By Adam Pagnucco.
MCPS’s huge boundary study, which includes roughly three-quarters of the district’s high schools and middle schools, is a high-stakes exercise. School boundary adjustments are a heavy lift for any school district and that goes triple for an economically and racially diverse jurisdiction like Montgomery County. Back in 2019-2020, the last time MCPS had a sweeping boundary exercise, a holy war erupted that played out in the school board elections. That earlier exercise went nowhere, but this year’s study is necessitated by three high school capital projects. Whether anyone likes it or not, boundaries will shift sooner rather than later.
One of the tools used by MCPS’s vendors to gather input is its Community Input Survey #1, an online survey form administered by Bloom Planning. The survey is intended to gather respondent opinions on priorities guiding boundary adjustments, including demographic characteristics, geography, stability of school assignments and facility utilization. Respondents are asked to rate the individual importance of each factor and to rank them at the end.
The opening screen of the boundary survey.
Shortly after the survey went live, I was contacted by multiple sources who informed me that they were able to complete it multiple times. One source specifically claimed that they completed the survey more than once from the same device at the same location. I was quickly able to confirm the claims.
The survey had other issues. First, it made the entry of zip code optional.

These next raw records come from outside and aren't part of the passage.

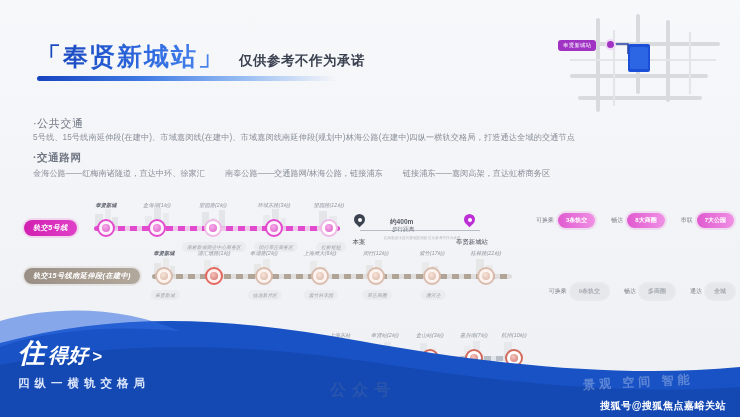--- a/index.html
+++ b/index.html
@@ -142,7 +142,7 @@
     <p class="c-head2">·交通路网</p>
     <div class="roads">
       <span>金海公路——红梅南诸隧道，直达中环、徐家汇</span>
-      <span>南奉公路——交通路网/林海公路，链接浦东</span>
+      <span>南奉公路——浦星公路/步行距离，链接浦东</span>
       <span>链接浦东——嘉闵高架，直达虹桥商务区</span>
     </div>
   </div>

Anyone who knows anything about MCPS knows that there are vast differences of opinions about the district and its individual schools tied to geography. Second, the survey explicitly allowed non-residents to participate. Other than for staff, why is this necessary?

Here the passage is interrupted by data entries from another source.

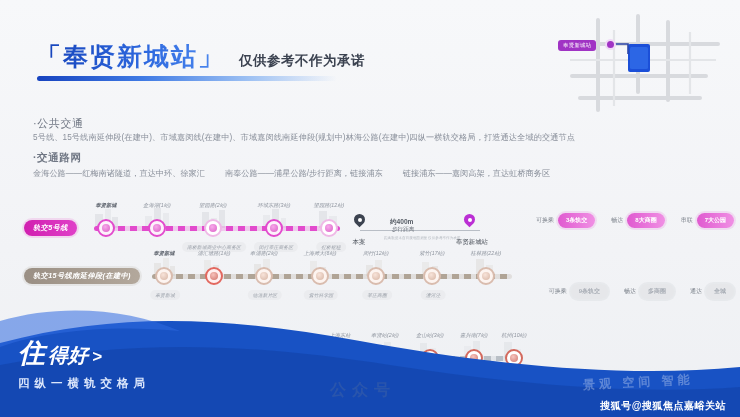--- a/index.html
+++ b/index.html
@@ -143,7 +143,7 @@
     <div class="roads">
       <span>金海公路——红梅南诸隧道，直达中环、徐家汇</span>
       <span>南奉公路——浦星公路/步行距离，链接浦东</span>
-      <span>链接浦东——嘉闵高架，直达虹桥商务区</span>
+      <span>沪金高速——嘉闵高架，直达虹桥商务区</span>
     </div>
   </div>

But the biggest problem here is potential ballot box stuffing. The 2019-2020 exercise exposed ferocious disagreements between residents over the sometimes-competing priorities of proximity and diversity. A sitting planning board member just waded into that thicket in an 8,000+ person county Facebook group. If ever a county survey was at risk of being skewed by a determined minority of participants, this is the one.

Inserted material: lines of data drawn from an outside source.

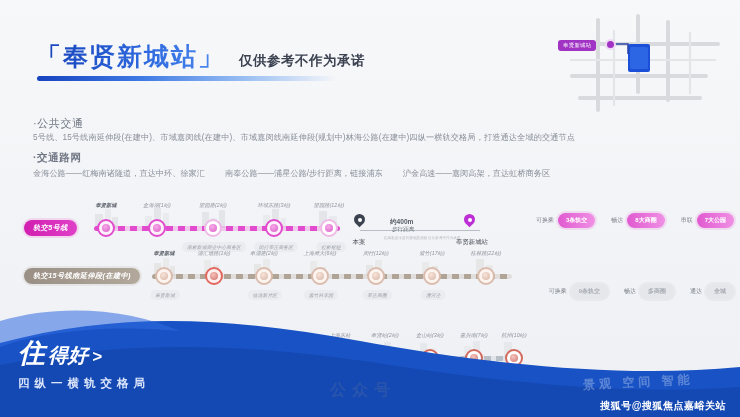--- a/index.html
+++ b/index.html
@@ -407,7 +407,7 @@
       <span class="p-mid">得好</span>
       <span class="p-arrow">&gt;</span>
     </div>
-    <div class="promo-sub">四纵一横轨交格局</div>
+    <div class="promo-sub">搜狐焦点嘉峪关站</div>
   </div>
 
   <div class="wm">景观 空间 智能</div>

Ballot box stuffing is a well-known issue in online surveys. Just google the term and you will immediately learn how to combat it in articles such as this one, this one and this one. Any competent vendor should be able to erect even primitive defenses to minimize the possibility of manipulation.
On Friday evening, I alerted MCPS about the allegations made by my sources and asked the following: “Can you tell me if Bloom Planning, the survey vendor, has a way to filter out multiple responses from the same respondent? And if they do, can they describe their process?” I asked for a response by Monday morning.
As of this writing (Monday night), I have not received a response. However, on Monday evening, MCPS representatives promoted the survey at a virtual session with the public. Did they know about my inquiry?
Unless MCPS obtains ironclad assurances from its vendor that multiple responses can be weeded out, it should be very skeptical of any results from this survey. And if ballot box stuffing is indeed occurring, accountability must be imposed in response to a waste of taxpayer money.
Update: After I published this post, MCPS sent me this response. “While the vendor hasn’t restricted survey submissions by IP address, they implemented a flag to identify multiple responses originating from the same device. Additionally, the data can be sorted by IP address to review the number of submissions from each. This allows for the identification and flagging of any suspicious patterns, such as identical responses from multiple submissions, to review and potentially remove. This setup accommodates the district’s consideration of using shared iPads at in-person meetings for survey participation.”